Across Trauma Service Area E — which includes Tarrant, Dallas, Denton and other counties — bars not operating as restaurants have been closed for nearly two months, while such businesses as restaurants and retailers have had their capacity reduced from 75% to 50%.
After the region passed the 15% threshold, the metric continued to climb, with its seven-day average exceeding 25% by mid-January.
During Tuesday’s meeting, however, Richardson highlighted that the metric has improved over the past two weeks. Friday, the region’s seven-day average came in at under 23% for the first time since the beginning of January, and Denton County itself reported Monday that 21% of its inpatient hospital beds were occupied by coronavirus patients.
The state applies the closures to regions as a whole rather than to individual counties, and both the county and the region are still well above Abbott’s 15% threshold. Despite that, Richardson said the improvement bodes well for hospitalizations, though he did not offer any insight into why the percentage may be improving.
“We’ve talked about hospital inpatient capacity and hospital infrastructure as a key component of maintaining our response as a community,” Richardson said. “We are not where we want to be, but the good news is it’s getting better.”
Hospital ICU occupancy, however, has remained above 90% in past weeks in spite of those improvements. Tuesday, the county reported only three of 84 staffed adult ICU beds were available.
Richardson also addressed DCPH’s most recent COVID-19 vaccine allocation: a total of 9,950, with 8,000 Moderna doses and 1,950 Pfizer doses. Including this week’s doses, he said the department has now received a total of 21,650 vaccines, though its online waitlist exceeds 130,000 people.
“We’re giving them as fast as we can get them,” Richardson said. “We’re in constant communication with the state and our partners about receiving these.”

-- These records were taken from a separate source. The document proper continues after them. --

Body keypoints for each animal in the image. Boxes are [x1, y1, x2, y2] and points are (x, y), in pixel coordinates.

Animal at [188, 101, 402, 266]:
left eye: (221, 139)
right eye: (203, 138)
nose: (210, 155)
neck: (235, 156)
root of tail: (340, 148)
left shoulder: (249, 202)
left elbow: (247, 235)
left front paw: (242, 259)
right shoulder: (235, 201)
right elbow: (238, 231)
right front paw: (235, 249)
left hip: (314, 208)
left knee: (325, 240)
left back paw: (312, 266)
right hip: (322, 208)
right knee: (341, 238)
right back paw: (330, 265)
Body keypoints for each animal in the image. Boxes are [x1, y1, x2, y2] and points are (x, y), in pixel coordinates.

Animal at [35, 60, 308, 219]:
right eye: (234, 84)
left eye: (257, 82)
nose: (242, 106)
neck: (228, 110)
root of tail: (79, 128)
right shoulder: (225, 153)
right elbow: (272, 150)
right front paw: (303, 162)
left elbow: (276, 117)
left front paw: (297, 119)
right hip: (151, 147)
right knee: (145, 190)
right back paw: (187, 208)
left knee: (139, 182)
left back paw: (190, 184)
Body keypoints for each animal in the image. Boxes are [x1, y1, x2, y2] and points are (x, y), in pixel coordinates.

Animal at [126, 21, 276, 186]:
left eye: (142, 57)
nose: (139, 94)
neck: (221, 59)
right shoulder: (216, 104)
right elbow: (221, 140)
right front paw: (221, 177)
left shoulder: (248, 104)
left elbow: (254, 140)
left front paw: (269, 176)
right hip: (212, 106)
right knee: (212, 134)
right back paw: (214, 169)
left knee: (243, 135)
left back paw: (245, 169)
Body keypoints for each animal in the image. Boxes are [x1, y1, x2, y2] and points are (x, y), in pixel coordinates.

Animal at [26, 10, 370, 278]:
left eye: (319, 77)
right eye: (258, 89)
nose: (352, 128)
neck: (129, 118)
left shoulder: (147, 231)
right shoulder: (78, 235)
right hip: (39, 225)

DCPH will administer this week’s nearly 10,000 vaccines at C.H. Collins Athletic Complex in Denton. Richardson did not specify how many drive-thru clinics will be held this week and how many vaccine doses will be administered at each, or how the department will approach having vaccines from two different producers.
Via social media, the department revealed it will be hosting clinics Wednesday and Friday and that only the Moderna vaccine will be offered Wednesday. It also revealed that as of Tuesday morning, it had worked through spot No. 15,910 on its waitlist. A department spokesperson could not be reached by Tuesday afternoon for more details on the week’s clinics and DCPH’s vaccination plans moving forward.
As has been the case, DCPH will not allow drive-up appointments at its C.H. Collins immunization clinics; only residents who have registered through its online vaccination portal and have been notified of their appointment date and time will be administered a vaccine.